#### [Work request]
The answer must be an exact copy of all the data below.

Stored data entries
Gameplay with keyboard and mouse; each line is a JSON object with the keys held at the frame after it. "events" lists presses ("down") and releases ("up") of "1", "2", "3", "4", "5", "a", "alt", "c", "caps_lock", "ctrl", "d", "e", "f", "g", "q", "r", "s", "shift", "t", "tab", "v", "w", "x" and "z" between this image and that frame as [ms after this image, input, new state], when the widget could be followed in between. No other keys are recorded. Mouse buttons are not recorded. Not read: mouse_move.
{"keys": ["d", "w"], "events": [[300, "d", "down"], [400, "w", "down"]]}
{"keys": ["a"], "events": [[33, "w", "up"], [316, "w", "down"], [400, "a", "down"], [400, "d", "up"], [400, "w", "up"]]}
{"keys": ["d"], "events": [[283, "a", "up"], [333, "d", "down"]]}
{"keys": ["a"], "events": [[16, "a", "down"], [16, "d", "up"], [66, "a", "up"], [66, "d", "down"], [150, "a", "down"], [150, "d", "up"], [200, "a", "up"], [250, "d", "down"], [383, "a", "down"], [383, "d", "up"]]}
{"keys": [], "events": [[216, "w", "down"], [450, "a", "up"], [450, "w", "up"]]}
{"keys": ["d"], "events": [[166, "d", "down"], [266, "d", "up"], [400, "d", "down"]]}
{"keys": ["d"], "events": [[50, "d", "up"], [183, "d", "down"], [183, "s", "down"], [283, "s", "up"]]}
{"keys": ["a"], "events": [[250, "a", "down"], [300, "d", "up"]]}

#### [Solution for this exercise]
Gameplay with keyboard and mouse; each line is a JSON object with the keys held at the frame after it. "events" lists presses ("down") and releases ("up") of "1", "2", "3", "4", "5", "a", "alt", "c", "caps_lock", "ctrl", "d", "e", "f", "g", "q", "r", "s", "shift", "t", "tab", "v", "w", "x" and "z" between this image and that frame as [ms after this image, input, new state], when the widget could be followed in between. No other keys are recorded. Mouse buttons are not recorded. Not read: mouse_move.
{"keys": ["d", "w"], "events": [[300, "d", "down"], [400, "w", "down"]]}
{"keys": ["a"], "events": [[33, "w", "up"], [316, "w", "down"], [400, "a", "down"], [400, "d", "up"], [400, "w", "up"]]}
{"keys": ["d"], "events": [[283, "a", "up"], [333, "d", "down"]]}
{"keys": ["a"], "events": [[16, "a", "down"], [16, "d", "up"], [66, "a", "up"], [66, "d", "down"], [150, "a", "down"], [150, "d", "up"], [200, "a", "up"], [250, "d", "down"], [383, "a", "down"], [383, "d", "up"]]}
{"keys": [], "events": [[216, "w", "down"], [450, "a", "up"], [450, "w", "up"]]}
{"keys": ["d"], "events": [[166, "d", "down"], [266, "d", "up"], [400, "d", "down"]]}
{"keys": ["d"], "events": [[50, "d", "up"], [183, "d", "down"], [183, "s", "down"], [283, "s", "up"]]}
{"keys": ["a"], "events": [[250, "a", "down"], [300, "d", "up"]]}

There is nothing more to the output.